The UN special envoy for Syria announced on Wednesday a "temporary pause" until February 25 of troubled talks in Switzerland aimed at ending the civil war.
"There's more work to be done," Staffan de Mistura told reporters in Geneva after several days of fruitless talks aimed at starting indirect negotiations between the Syrian regime and opposition.
"I have indicated from the first day I won't talk for the sake of talking," Mistura said.
"I therefore have taken the decision to bring a temporary pause (until February 25). It is not the end or the failure of the talks."
Shortly after Mistura's announcement, the Syrian opposition stated it will not return to Geneva if humanitarian conditions are not met.
The opposition called for aid to besieged cities, a halt to the bombardment of civilians and the release of thousands prisoners, including some children, languishing in the Assad regime's infamous jails.
The announcement came as Syrian troops, helped by days of Russian air sorties, cut the last supply route linking rebels in Aleppo to the Turkish border, in a major blow to the opposition.
Aleppo, Syria's pre-war commercial capital, has been divided between Assad supporters in the west and rebels in the east since fighting erupted in the northern city in mid-2012.

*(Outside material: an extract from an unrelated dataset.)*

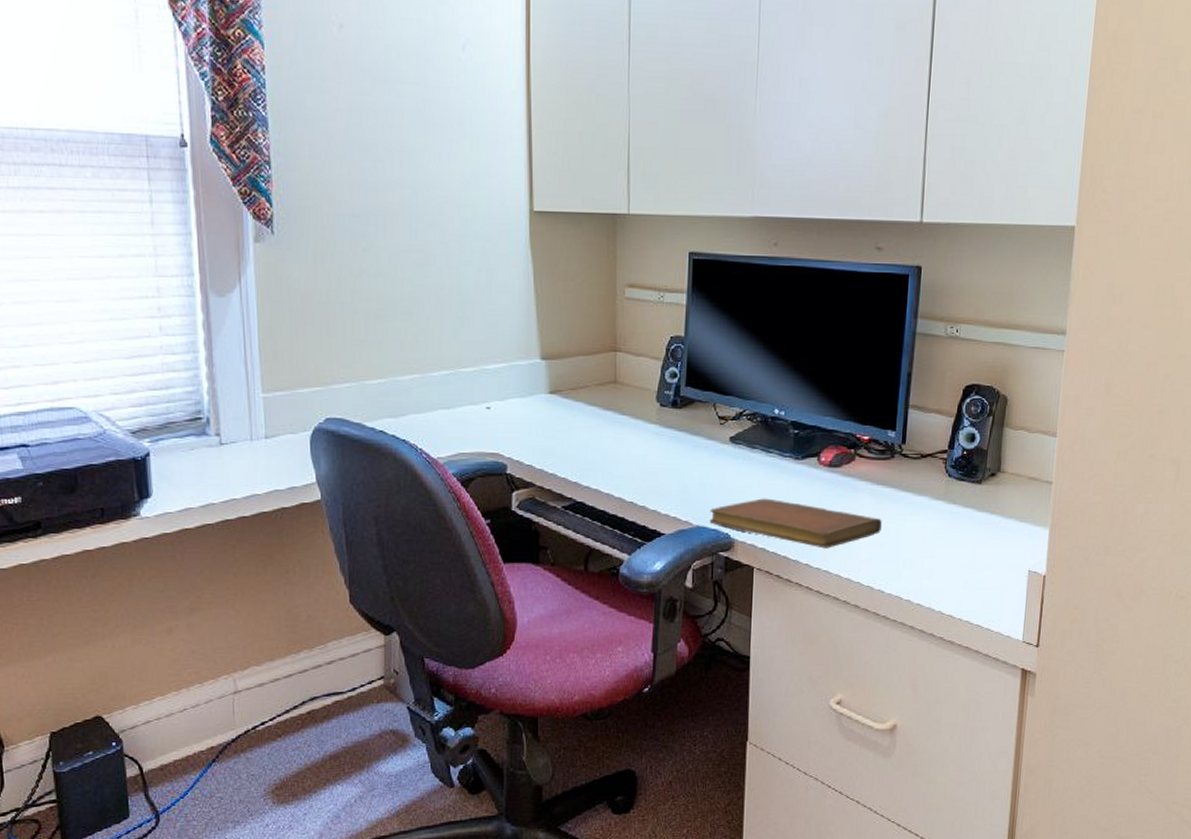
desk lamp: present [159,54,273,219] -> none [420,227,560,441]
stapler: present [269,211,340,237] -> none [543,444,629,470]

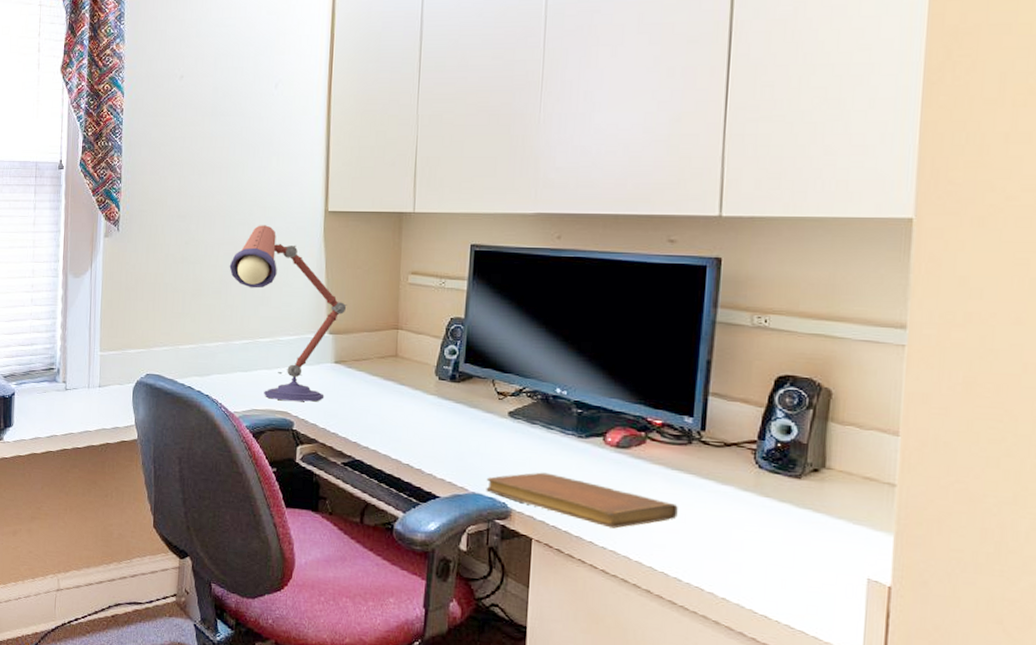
desk lamp: none [420,227,560,441] -> present [229,225,347,402]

Assad's forces backed by Lebanon's Hezbollah and other militias encircled Aleppo from the west, south and east, and have advanced from the north since last week.
In addition to losing their lifeline from Turkey, which supports Syrian rebels, the opposition forces are now threatened in parts of Aleppo that they have held for three years.
On Wednesday, the army broke a three-year rebel siege of two government-held villages and took control of parts of the supply route, the Syrian military source told AFP.
"The regime forces have done in three days in Aleppo what they had failed to do in three years, thanks mainly to Russian support," said Rami Abdel Rahman of British-based monitoring group the Syrian Observatory for Human Rights.
The offensive is one of several the government has launched since President Vladimir Putin threw Russia's military might behind Assad, adding to support from Iran, on September 30.
Russian Foreign Minister Sergei Lavrov said Wednesday he saw no reason for the air strikes to stop.
"Russian air strikes will not cease until we truly defeat the terrorist organisations ISIL and Jabhat al-Nusra," Russian agencies quoted Lavrov as saying in Oman.
He was referring to Daesh, the extremist outfit which has overrun swathes of Syria and Iraq and claimed bombings and shootings worldwide, and to Al-Qaeda's Syrian branch.
The opposition -- and Western countries -- says the Russian strikes have almost entirely targeted other rebel groups, many of them backed by the West, Gulf states and Turkey.
Tangled conflict
Since the conflict began in March 2011, more than 260,000 people have died and more than half of Syria's population have fled their homes -- many heading to Europe, creating a political headache there.
In addition, the tangled conflict has ruined the economy and dragged in a range of international players.
The United Nations said last month that an estimated 486,700 people in Syria were living under siege, more than half of them under government blockade, among 4.6 million people in so-called "hard-to-reach" areas.
World leaders will gather in London on Thursday for a donor conference to try to raise $9 billion (8.3 billion euros) to help Syrians and neighbouring countries affected by the crisis.
Doomed from the start?
The regime's new gains on the ground helped undermine de Mistura's efforts in recent days to coax the warring sides into six months of indirect peace talks, set out in a November roadmap proposed by outside powers.
But problems had beset the Geneva gathering from the outset.
The opposition umbrella group High Negotiations Committee (HNC) arrived several days late, insisting on immediate steps to alleviate the dire humanitarian situation.
The HNC was also outraged that as peace talks were due to start in Geneva, a major offensive was happening on the ground.
The government delegation meanwhile complained that the HNC was disorganised, had not named its negotiators and contained individuals it considered "terrorists".
One such figure is Mohammed Alloush, a leading member of rebel group the Army of Islam and nominally the HNC's chief negotiator, who arrived in Geneva late on Monday.
"The problem is with the criminal regime that decimates children and with Russia which always tries to stand alongside criminals," he said, clutching a photo of a young boy he said was hurt by Russian air strikes.
The next step is for the International Syria Support Group (ISSG) of outside countries to convene, potentially on February 11 in Munich, Germany.